MCA tightens norms for closure of firms
May 12, 2023
Firms applying for removal of their names from the Register of Companies will have to file financial statements and annual returns in order to cease business operations. To this effect, the ministry of corporate affairs has introduced fresh conditions for companies that wish to de-register with the RoC.
According to the changes, a firm cannot file for removal of names unless it has filed overdue financial statements and overdue annual returns up to the end of the financial year in which it ceased to carry its business operations. Further, in case a company intends to file the application after the action has been initiated by the Registrar, it will have to file all pending financial statements and all pending annual returns prior to this.
The move comes at a time when the government is trying to quicken the process of closure of companies and has set up the Centre for Processing Accelerated Corporate Exit effective May 1. The thinking however, is that such firms remain accountable and responsible for their actions.
Although the sine qua non that is filing pending financial statements and annual returns for making an application for removal of name from the Register was not formally notified till now, such a pre-requisite was practically posed by the Registrar while disposing of applications, said Sandeep Jhunjhunwala, Partner, Nangia Andersen.
“The pre-condition of regularising the filing of over-due financial statements and annual returns before filing a strike off application notified on May 10, 2023 puts some screws on stakeholders to stay vigilant while managing the affairs of the company and ensure compliances are observed even where business operations cease,” he said, adding that mounting the guard on compliance management and regulatory filings would be essential to safeguard companies and directors from hefty penalties and additional or late filing fees for non or delayed compliances especially when the company wanting to strike off may have an almost nil cash reserve.
Under the law, a company can apply for strike off of name if it is defunct or the RoC can also initiate the process. Typically, a firm has to extinguish all its liabilities, by a special resolution or consent of 75% members in terms of paid-up share capital, and then file the application.
Nishant Aggarwal, Partner (Audit & Advisory services) at SW India noted that these amendments aim to enhance corporate transparency and compliance in India’s business environment. “The MCA’s move emphasises the importance of fulfilling financial reporting obligations and ensures that companies cannot evade regulatory action by filing for the removal of their name from MCA. These rules are expected to strengthen the integrity of the financial system and safeguard the interests of stakeholders,” he said.
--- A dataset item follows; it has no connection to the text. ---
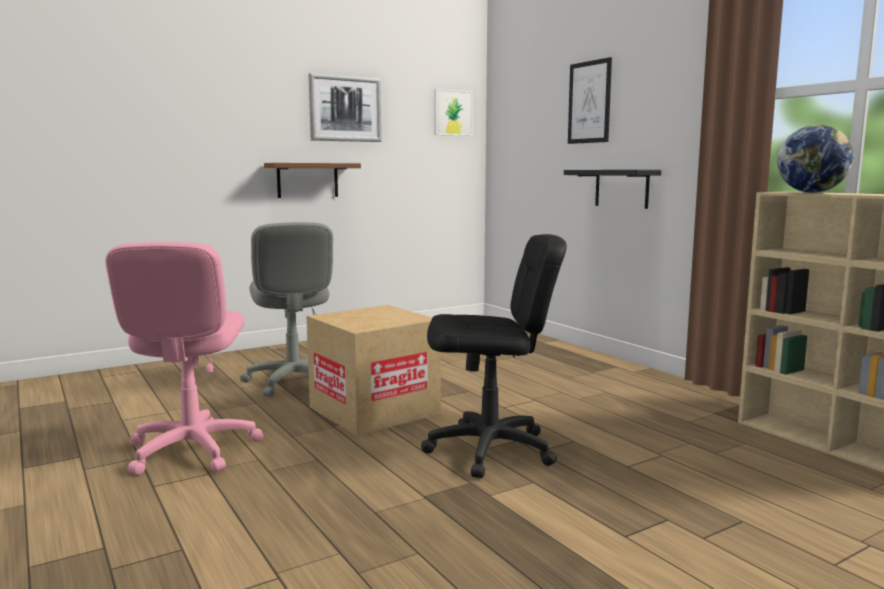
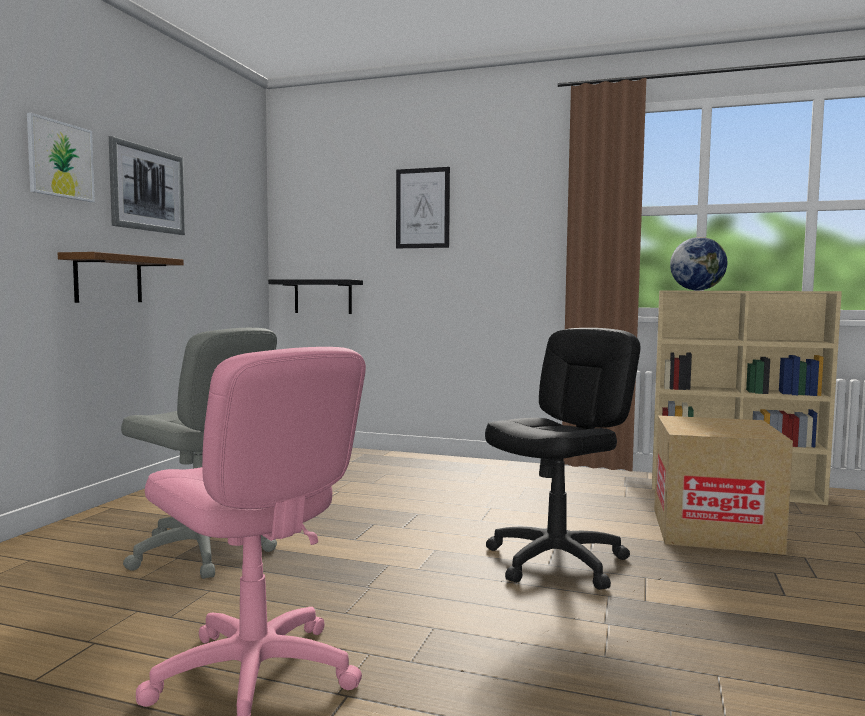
camera: 40 degrees left, 5 degrees down
(374, 410) = (372, 557): cardboard box -> cardboard box (714, 530)
(453, 113) = (243, 208): picture -> picture (60, 160)
(621, 188) = (468, 292): black shelf -> black shelf (323, 296)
Sudish Sharma, Executive Partner, Lakshmikumaran & Sridharan Attorneys said the amendment promotes transparency and accountability by imposing mandatory requirement with respect to filing of overdue financial statements and annual returns on companies seeking name removal. “The amendment ensures that these companies fulfil their statutory obligations and will also prevent abuse of the process of law and contribute to a more efficient and effective corporate governance regime as envisaged by the current government,” he said.